Employee health plan
If you are employed at the time of the death or divorce, be sure to consider your company's employee health plan, if they have one. Since your employer will probably contribute to the monthly premiums, this may be the most affordable option.
For more information, contact your HR or benefits department.
Private health insurance
If you are not eligible for COBRA, you will want to consider a plan from a private insurer through the Health Insurance Marketplace. You also can shop for private insurance outside of the Marketplace exchanges, but you cannot receive any subsidy you might qualify for, based on your income, to help pay the premium.
For more information, contact your state's Department of Insurance, the National Association of Insurance Commissioners, an insurance broker or Healthcare.gov.
If you're eligible, Medicare offers affordable, comprehensive coverage. Medicare coverage begins at age 65, but you can begin the enrollment process 3 months before your 65th birthday. The enrollment window remains open through the month of your 65th birthday and for an additional 3 months after your 65th birthday. If you have a qualified disability, you may be able to enroll earlier.
For more information, visit www.medicare.gov.
State-based children's health programs
Most states offer coverage for uninsured children under age 18.
For more information, contact your state's health department.
Know your expenses - This is always an important exercise, but it is critical when going through a divorce. View it as an opportunity to establish a basic financial budget for your new life. Whether you are healthy or have a pre-existing condition, it is in your best interest to know - before the divorce is final - what health insurance will cost you. This will be a significant expenditure potentially, and should be part of your negotiations and post-divorce budget.
Accurately value assets - Is the car due for a major service? Does the house need structural work? Make sure you know the near-term expenses before accepting the stated value of durable assets. Also make sure you can bear the costs of upkeep on just one salary.
Pay attention to taxes - The IRS has special rules for many situations, and the ending of a marriage is no exception. Make sure you know whether you should be filing jointly or separately during the last year of marriage - and if any special handling is required.
Get experienced Help - There are always challenges, even in an amicable divorce. Make sure the person you're relying on for advice and guidance is qualified to give it. Consider working with a Certified Financial Planner (CFP) as many are also certified in divorce planning.
Obtain an Objective Opinion - Don't accept your ex-spouse's word when it comes to the value of assets to be divided. You should get professional appraisals of property or investments.

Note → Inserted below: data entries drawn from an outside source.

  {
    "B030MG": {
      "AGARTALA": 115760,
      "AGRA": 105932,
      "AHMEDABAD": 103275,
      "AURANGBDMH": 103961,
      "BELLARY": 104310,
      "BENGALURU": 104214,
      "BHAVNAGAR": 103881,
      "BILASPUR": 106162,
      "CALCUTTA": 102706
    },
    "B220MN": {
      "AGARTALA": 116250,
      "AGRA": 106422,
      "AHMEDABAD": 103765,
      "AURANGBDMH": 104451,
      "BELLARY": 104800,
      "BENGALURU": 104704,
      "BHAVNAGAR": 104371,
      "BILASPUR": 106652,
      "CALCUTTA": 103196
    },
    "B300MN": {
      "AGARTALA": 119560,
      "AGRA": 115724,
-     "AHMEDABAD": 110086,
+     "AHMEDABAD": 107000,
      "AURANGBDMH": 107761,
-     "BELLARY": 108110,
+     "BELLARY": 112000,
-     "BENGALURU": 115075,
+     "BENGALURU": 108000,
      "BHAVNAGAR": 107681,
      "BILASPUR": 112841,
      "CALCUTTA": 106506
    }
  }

Be Aware of Children's rights - In some states, children in college may demand financial support for tuition. You should be aware of the laws where you live.

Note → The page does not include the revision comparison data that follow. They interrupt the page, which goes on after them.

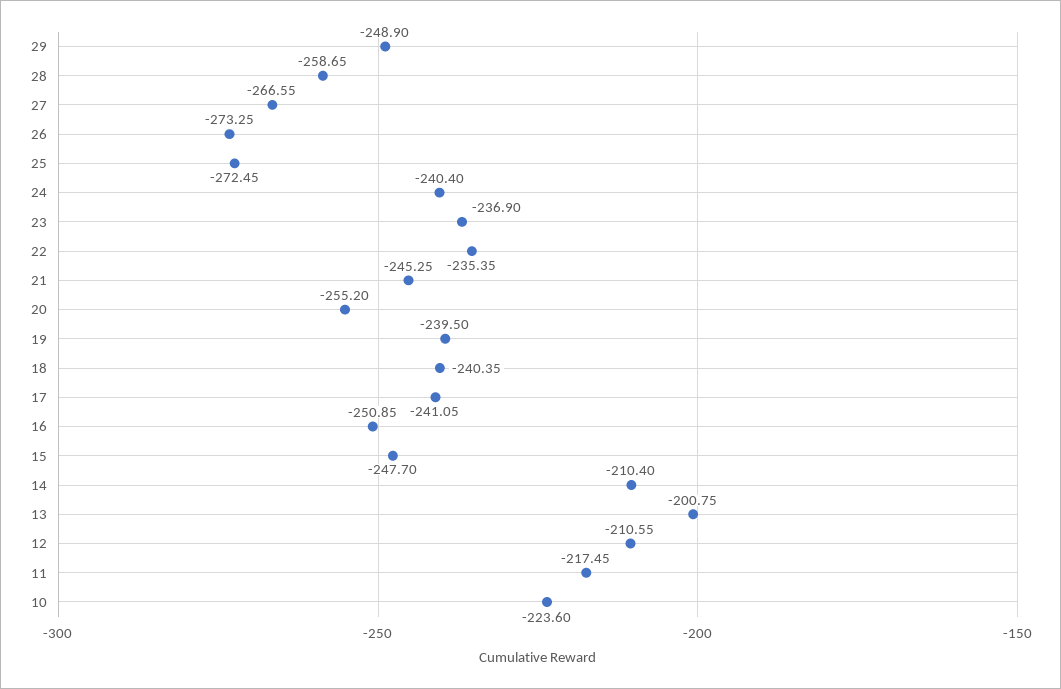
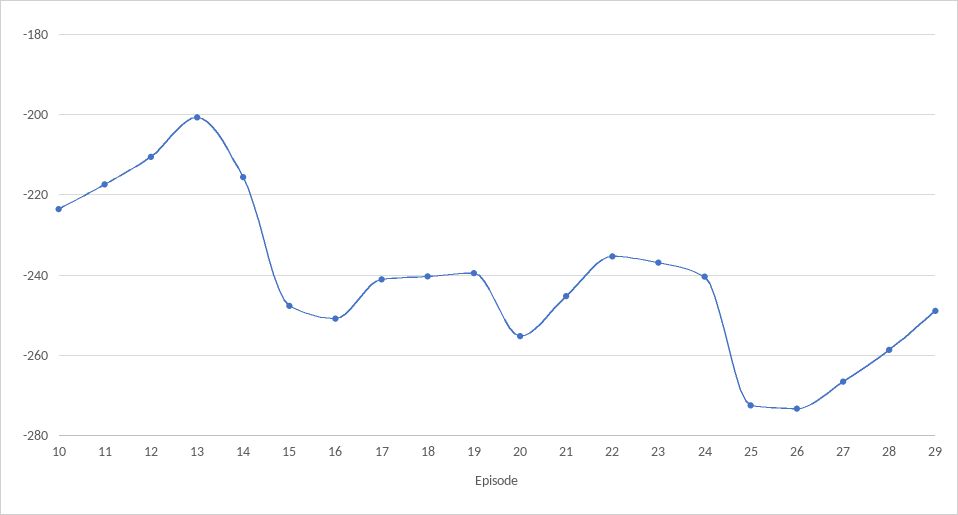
  {
    "29": -248.9,
    "28": -258.65,
    "27": -266.55,
    "26": -273.25,
    "25": -272.45,
    "24": -240.4,
    "23": -236.9,
    "22": -235.35,
    "21": -245.25,
    "20": -255.2,
    "19": -239.5,
    "18": -240.35,
    "17": -241.05,
    "16": -250.85,
    "15": -247.7,
-   "14": -210.4,
+   "14": -216,
    "13": -200.75,
    "12": -210.55,
    "11": -217.45,
    "10": -223.6
  }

Recognize Costs Before Accepting an Asset - Can you afford the mortgage on your own? What happens if you toss in car payments on top of it? Don't accept responsibility for an asset if you cannot manage its cost. You'll probably be happier in the long run.
50/50 split isn't Always Fair - One party may be entitled to more than half - or some other uneven split - of the current marital assets. This is dependent on a variety of factors such as the future earnings potential of each party and the contributions to jointly owned assets. This is a more complex topic than can be covered here, but know that "equal" is not always "fair." Seek legal advice for help.
Unsecured Debt - Debt incurred during your marriage is considered jointly owed. If one spouse agrees to take it on after the divorce and then doesn't pay, the debt is still considered jointly owed and the creditor will seek payment from both of you.